One Space to Rule Them All

Gemini Embedding 2 is trained to encode text, images, audio, and video into a single 3072-dimensional vector space. The training objective pushes semantically related content — regardless of modality — toward the same region of the space. This is not a loose metaphor. It is a measurable geometric fact: you can compute the cosine similarity between a text embedding and an image embedding and get a meaningful number.

Gemini Embedding 2 maps text, images, audio, and video into one geometric space. Cross-modal siblings — things that mean the same thing in different modalities — cluster nearby each other.

"A photograph of a forest and the sentence 'dense canopy, filtered light' end up nearby each other — without any translation layer."

This is the key structural property that makes cross-modal evaluation possible. The space was not designed with ASCII art evaluation in mind. It was trained on a massive corpus of multimodal data with a general contrastive objective. And yet that objective is sufficient to create a useful evaluator for any semantic task — because semantic meaning is what the space encodes.

What Cosine Similarity Actually Measures

Cosine similarity measures the angle between two vectors in a high-dimensional space, ignoring their magnitude. It returns a value between −1 and +1. Two vectors pointing in exactly the same direction score 1.0; two perpendicular vectors score 0.0; two vectors pointing in opposite directions score −1.0.

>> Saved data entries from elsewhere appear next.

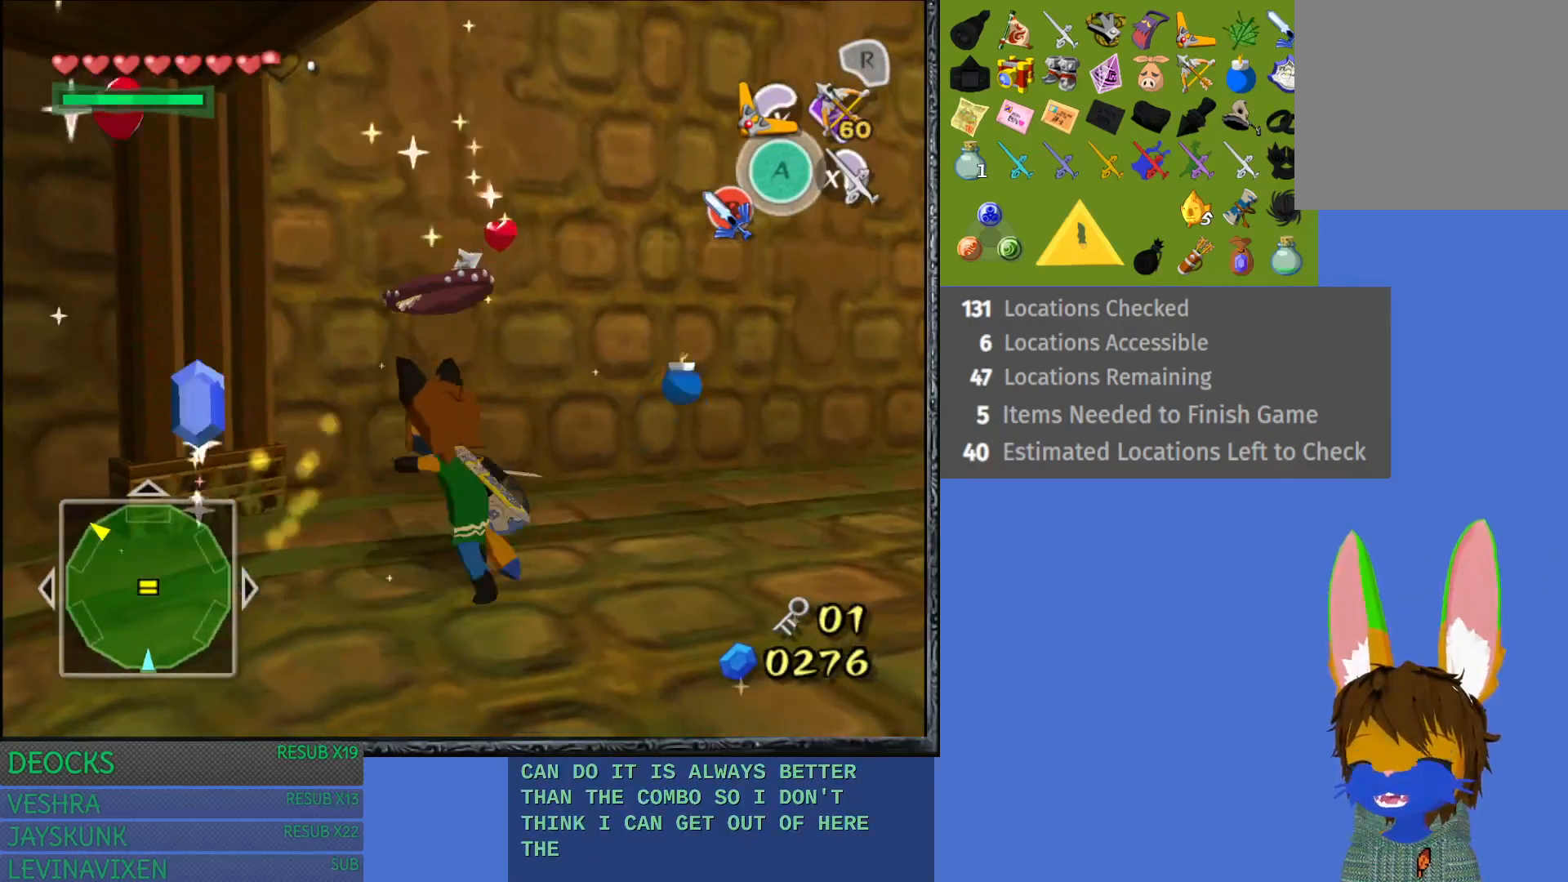
{"buttons": [], "left_stick": "center", "right_stick": "center", "events": [[83, "left_stick", "center"], [350, "SQUARE", "up"]]}
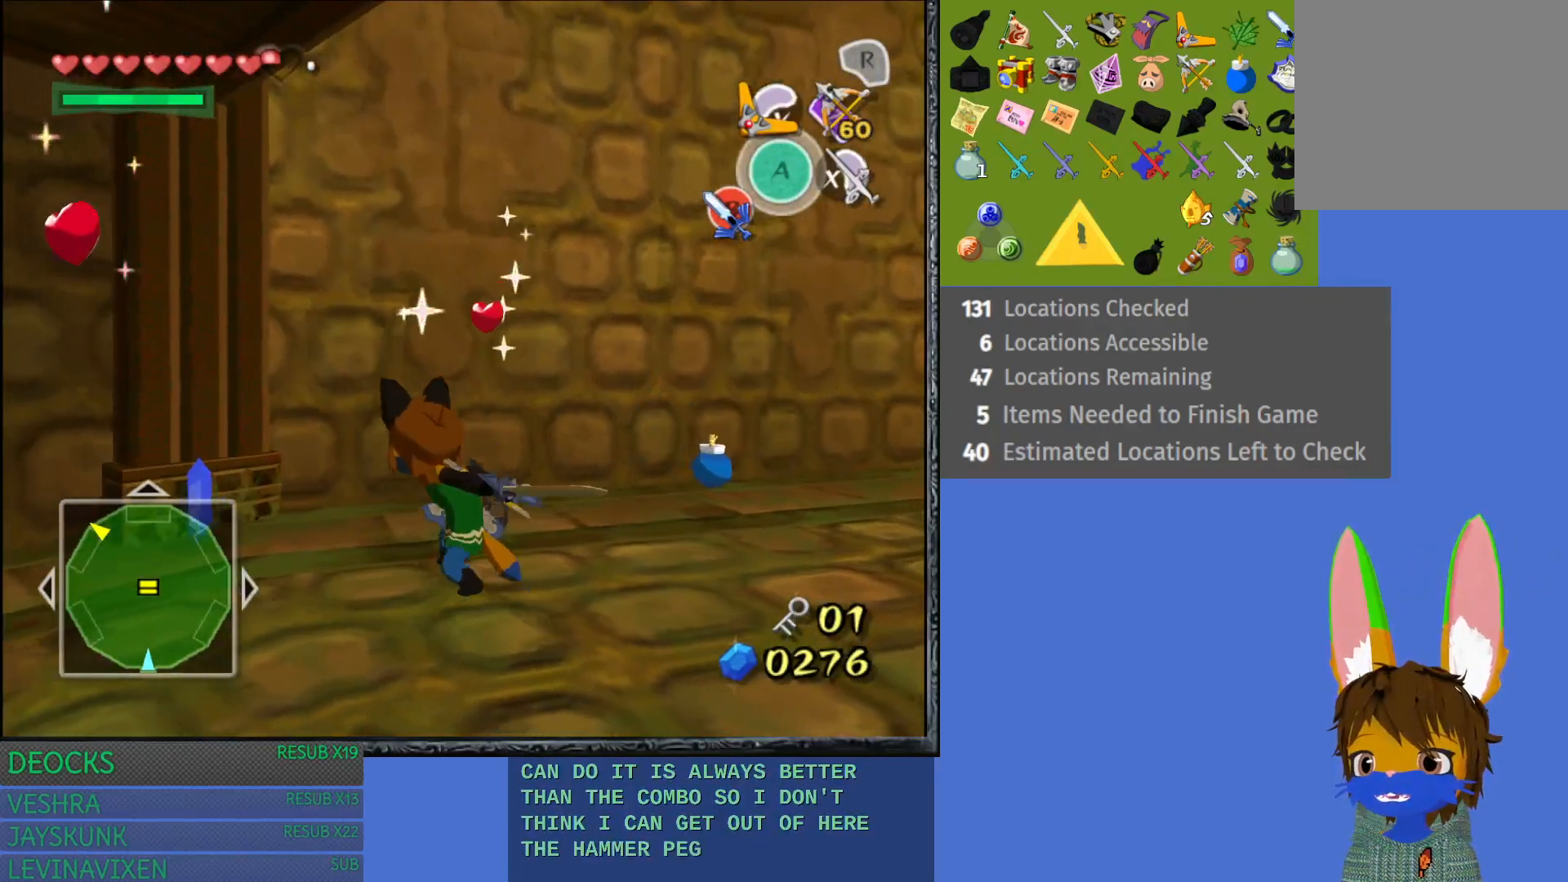
{"buttons": [], "left_stick": "down-right", "right_stick": "center", "events": [[450, "left_stick", "down-right"]]}
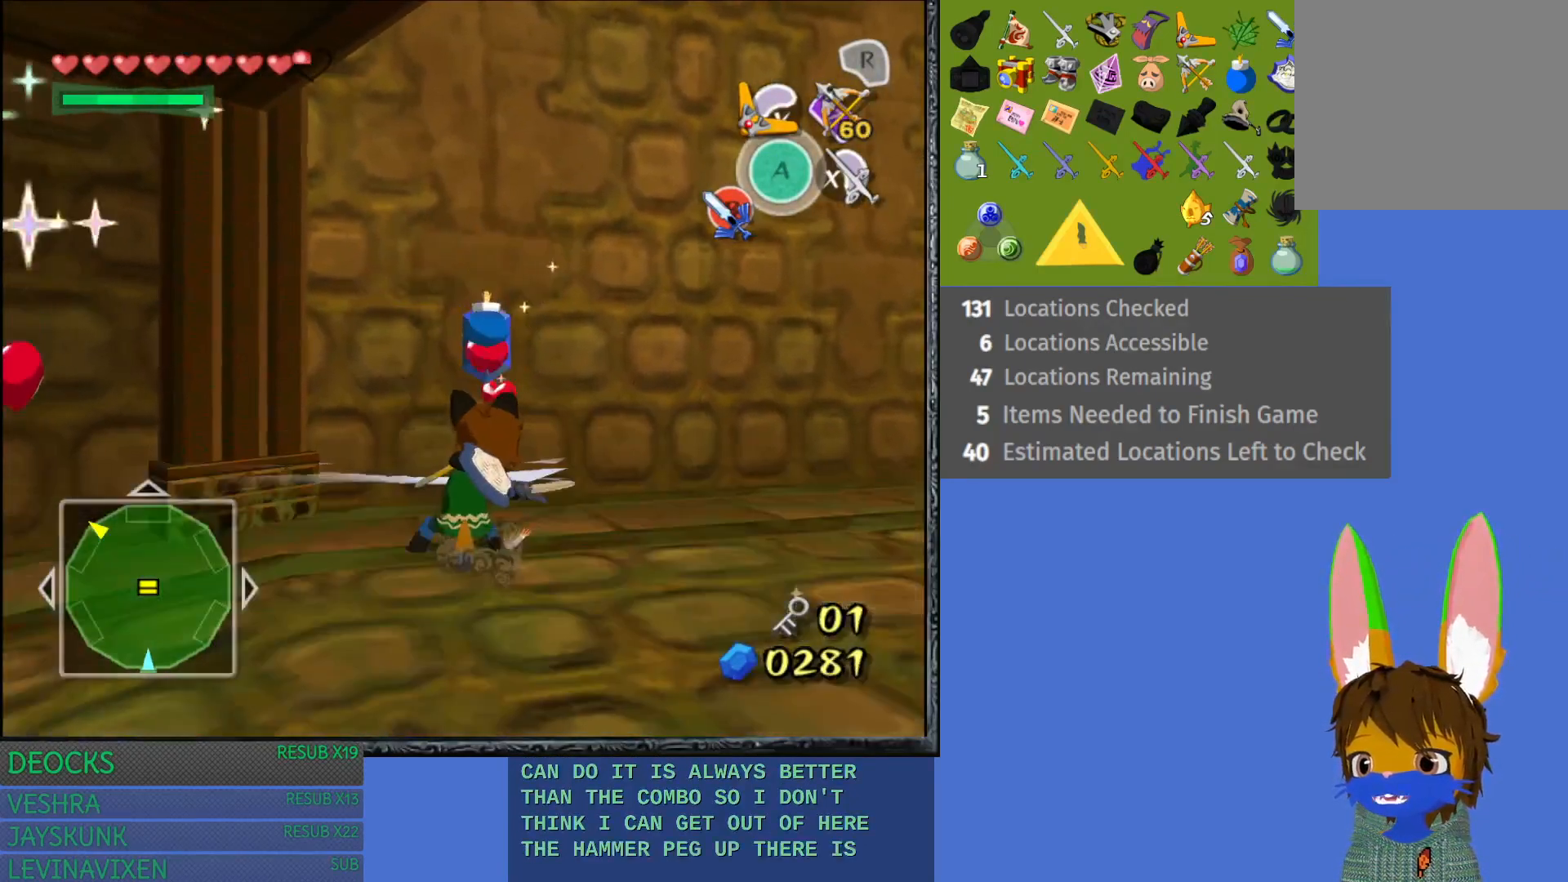
{"buttons": [], "left_stick": "left", "right_stick": "center", "events": [[117, "left_stick", "center"], [167, "left_stick", "left"]]}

Cosine similarity as angle between vectors. What matters is direction, not magnitude — two embeddings can have very different norms but still agree semantically.

In practice, embeddings for semantically related content tend to point in similar directions. The cosine between "a cat" and a high-quality cat image is noticeably higher than the cosine between "a cat" and a house image — even though all three vectors have roughly unit norm. The signal is in the direction, not the length.

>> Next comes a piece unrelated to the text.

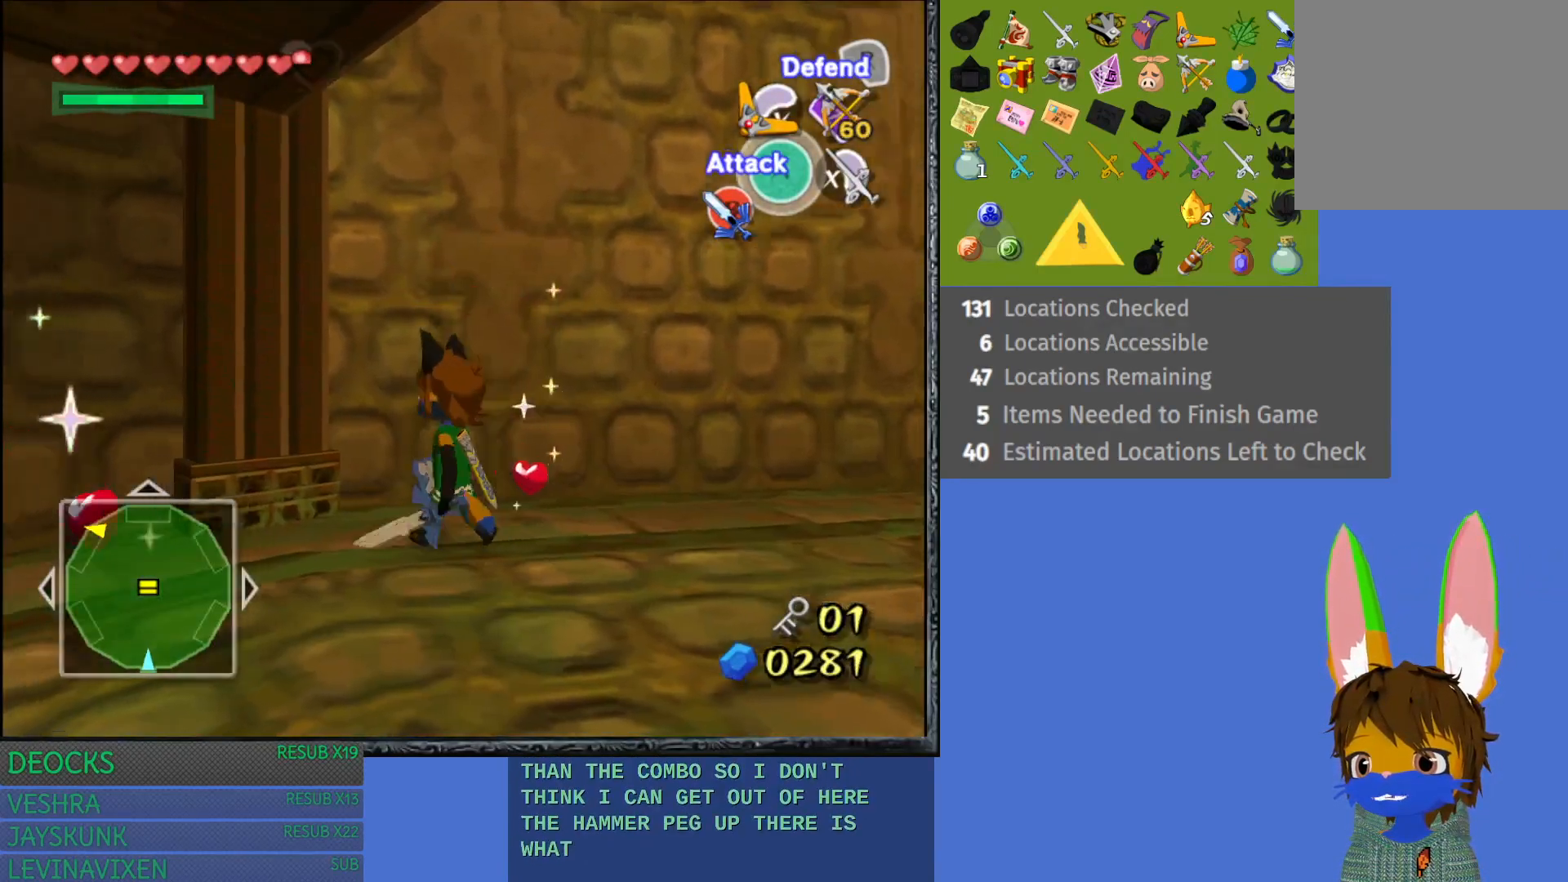
{"buttons": [], "left_stick": "down-left", "right_stick": "center", "events": [[67, "left_stick", "up-left"], [483, "left_stick", "down-left"]]}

For cross-modal pairs (text vs. image), absolute values tend to be lower than within-modality comparisons. A score of 0.40 for a text-image pair can represent strong alignment; a score of 0.25 can represent near-noise. The absolute thresholds need calibration for each use case. But relative ordering — which of two outputs is better — is robust and interpretable without calibration.

The Key Insight

We don't need to tell the metric what 'good' looks like. The embedding space already knows. We just need to measure the distance.

What This Unlocks

Any modality can evaluate any other modality. Text descriptions can evaluate images, videos, audio. Rendered images can evaluate textual descriptions. The pairing is free.
Scales to any subject without relabeling. The same metric function that evaluates ASCII cats evaluates ASCII castles, portraits, landscapes, or abstract concepts. No domain-specific rules needed.
The same metric works as a training objective. Because it returns a scalar, it plugs directly into any optimizer that needs a score function — including DSPy's MIPROv2.
No inference from a second LLM. The embedding model is much cheaper and faster to call than a capable judge model. At training time, this matters.
Transparent failure mode. When the metric is wrong, it is because the embedding space is wrong — which you can inspect. There is no hidden chain-of-thought to debug.